In other words, exciting days ahead for theology!
Worse Before it Gets Better
As Harvey Dent says in The Dark Knight “The night is always darkest before the dawn…but the dawn is coming.” The sad reality is that the majority-culture God will not go quietly into the night. Things will get much more hostile before they get better. Having one’s image of God supplanted is a difficult and often violent experience…just ask anybody who started seminary believing that Moses wrote the first five books of the Bible! How much more will it be with an entire culture that has been dominant for centuries seeing their image of God being less “universal?”

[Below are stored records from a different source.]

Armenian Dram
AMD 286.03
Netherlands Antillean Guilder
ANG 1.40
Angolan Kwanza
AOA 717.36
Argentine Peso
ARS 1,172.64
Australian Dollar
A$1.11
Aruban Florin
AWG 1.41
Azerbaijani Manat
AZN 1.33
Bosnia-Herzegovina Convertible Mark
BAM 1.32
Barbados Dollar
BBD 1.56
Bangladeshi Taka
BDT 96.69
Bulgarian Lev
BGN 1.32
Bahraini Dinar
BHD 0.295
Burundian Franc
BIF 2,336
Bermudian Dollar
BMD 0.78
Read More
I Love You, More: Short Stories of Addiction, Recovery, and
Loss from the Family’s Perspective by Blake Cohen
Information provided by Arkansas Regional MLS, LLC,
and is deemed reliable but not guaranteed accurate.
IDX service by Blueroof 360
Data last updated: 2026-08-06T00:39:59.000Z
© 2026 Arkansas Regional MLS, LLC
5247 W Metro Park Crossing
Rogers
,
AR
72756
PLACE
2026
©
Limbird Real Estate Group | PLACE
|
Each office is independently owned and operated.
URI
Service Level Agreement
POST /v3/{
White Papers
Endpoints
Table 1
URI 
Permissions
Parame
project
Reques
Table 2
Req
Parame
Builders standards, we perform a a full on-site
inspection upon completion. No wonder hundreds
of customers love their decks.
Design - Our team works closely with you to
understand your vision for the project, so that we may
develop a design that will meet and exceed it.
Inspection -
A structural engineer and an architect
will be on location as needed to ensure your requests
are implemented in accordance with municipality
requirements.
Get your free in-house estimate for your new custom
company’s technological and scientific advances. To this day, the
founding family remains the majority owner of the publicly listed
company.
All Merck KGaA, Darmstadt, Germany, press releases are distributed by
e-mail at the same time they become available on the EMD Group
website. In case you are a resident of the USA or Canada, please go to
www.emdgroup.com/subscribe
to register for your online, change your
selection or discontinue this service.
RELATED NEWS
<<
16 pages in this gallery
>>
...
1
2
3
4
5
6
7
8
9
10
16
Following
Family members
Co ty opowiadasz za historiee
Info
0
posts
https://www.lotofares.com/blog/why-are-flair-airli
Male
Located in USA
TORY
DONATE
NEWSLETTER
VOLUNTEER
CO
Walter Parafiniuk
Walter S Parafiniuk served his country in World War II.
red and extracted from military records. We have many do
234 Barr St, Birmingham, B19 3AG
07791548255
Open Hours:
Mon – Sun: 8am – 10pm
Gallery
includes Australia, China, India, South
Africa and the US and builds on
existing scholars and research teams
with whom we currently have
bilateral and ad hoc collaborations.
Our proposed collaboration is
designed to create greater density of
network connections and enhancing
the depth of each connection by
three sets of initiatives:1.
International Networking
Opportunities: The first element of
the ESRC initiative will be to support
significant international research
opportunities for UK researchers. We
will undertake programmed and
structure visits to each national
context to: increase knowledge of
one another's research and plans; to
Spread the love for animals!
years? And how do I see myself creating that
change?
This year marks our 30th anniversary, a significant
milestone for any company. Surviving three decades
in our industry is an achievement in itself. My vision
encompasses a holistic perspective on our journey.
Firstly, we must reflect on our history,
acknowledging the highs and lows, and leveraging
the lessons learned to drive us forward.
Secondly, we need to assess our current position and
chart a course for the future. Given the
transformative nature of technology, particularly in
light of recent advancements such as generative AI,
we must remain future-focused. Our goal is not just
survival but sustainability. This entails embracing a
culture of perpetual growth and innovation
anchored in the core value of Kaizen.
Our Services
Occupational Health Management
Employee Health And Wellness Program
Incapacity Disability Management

Just as how LGBT progress on marriage led to reactionary steps backwards with faith exemptions and denial of services, the progress of a non-majority image of God will result in fear, insistence on uniformity, and segmentation of culture (which we examine a lot – see “echo chambers“). What will be an important skill for majority culture Christians to learn will be hospitality to minority cultures. I believe it is the majority culture’s responsibility to provide hospitality for the plurality of minority cultures, be it denominational polity or inclusive language or other forms of cultural difference for the sake of mutual betterment.
The future days will be filled with more holistic, informed, and grassroots images of God which will be better for the entire swath of humanity. We just have to discern together how get there in one piece.